Your goal >> In the records below, find the line that contains "Avgerou’s critical theory" and the line that contains "4.2.3.3 Comparing the Approaches". Set down exactly those lines and every line between them, and nothing more.

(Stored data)
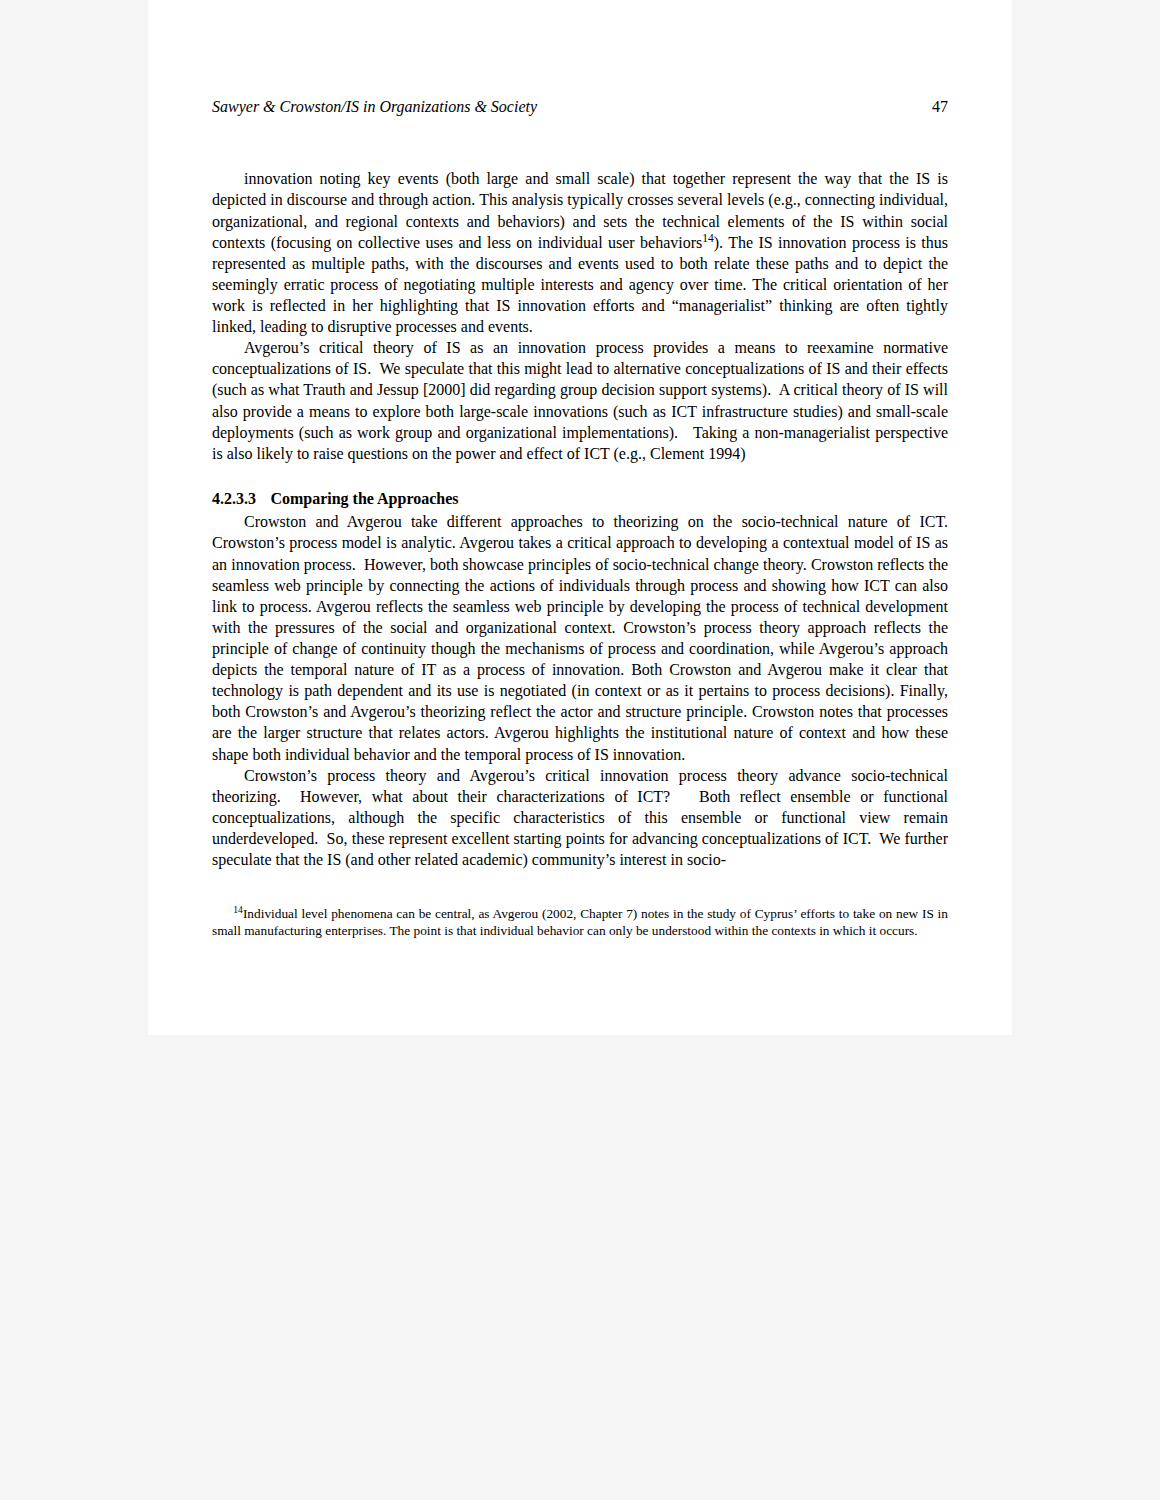Sawyer & Crowston/IS in Organizations & Society 47
innovation noting key events (both large and small scale) that together represent the way that the IS is depicted in discourse and through action. This analysis typically crosses several levels (e.g., connecting individual, organizational, and regional contexts and behaviors) and sets the technical elements of the IS within social contexts (focusing on collective uses and less on individual user behaviors14). The IS innovation process is thus represented as multiple paths, with the discourses and events used to both relate these paths and to depict the seemingly erratic process of negotiating multiple interests and agency over time. The critical orientation of her work is reflected in her highlighting that IS innovation efforts and “managerialist” thinking are often tightly linked, leading to disruptive processes and events.
Avgerou’s critical theory of IS as an innovation process provides a means to reexamine normative conceptualizations of IS. We speculate that this might lead to alternative conceptualizations of IS and their effects (such as what Trauth and Jessup [2000] did regarding group decision support systems). A critical theory of IS will also provide a means to explore both large-scale innovations (such as ICT infrastructure studies) and small-scale deployments (such as work group and organizational implementations). Taking a non-managerialist perspective is also likely to raise questions on the power and effect of ICT (e.g., Clement 1994)
4.2.3.3 Comparing the Approaches
Crowston and Avgerou take different approaches to theorizing on the socio-technical nature of ICT. Crowston’s process model is analytic. Avgerou takes a critical approach to developing a contextual model of IS as an innovation process. However, both showcase principles of socio-technical change theory. Crowston reflects the seamless web principle by connecting the actions of individuals through process and showing how ICT can also link to process. Avgerou reflects the seamless web principle by developing the process of technical development with the pressures of the social and organizational context. Crowston’s process theory approach reflects the principle of change of continuity though the mechanisms of process and coordination, while Avgerou’s approach depicts the temporal nature of IT as a process of innovation. Both Crowston and Avgerou make it clear that technology is path dependent and its use is negotiated (in context or as it pertains to process decisions). Finally, both Crowston’s and Avgerou’s theorizing reflect the actor and structure principle. Crowston notes that processes are the larger structure that relates actors. Avgerou highlights the institutional nature of context and how these shape both individual behavior and the temporal process of IS innovation.
Crowston’s process theory and Avgerou’s critical innovation process theory advance socio-technical theorizing. However, what about their characterizations of ICT? Both reflect ensemble or functional conceptualizations, although the specific characteristics of this ensemble or functional view remain underdeveloped. So, these represent excellent starting points for advancing conceptualizations of ICT. We further speculate that the IS (and other related academic) community’s interest in socio-
14Individual level phenomena can be central, as Avgerou (2002, Chapter 7) notes in the study of Cyprus’ efforts to take on new IS in small manufacturing enterprises. The point is that individual behavior can only be understood within the contexts in which it occurs.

Task result >>
Avgerou’s critical theory of IS as an innovation process provides a means to reexamine normative conceptualizations of IS. We speculate that this might lead to alternative conceptualizations of IS and their effects (such as what Trauth and Jessup [2000] did regarding group decision support systems). A critical theory of IS will also provide a means to explore both large-scale innovations (such as ICT infrastructure studies) and small-scale deployments (such as work group and organizational implementations). Taking a non-managerialist perspective is also likely to raise questions on the power and effect of ICT (e.g., Clement 1994)
4.2.3.3 Comparing the Approaches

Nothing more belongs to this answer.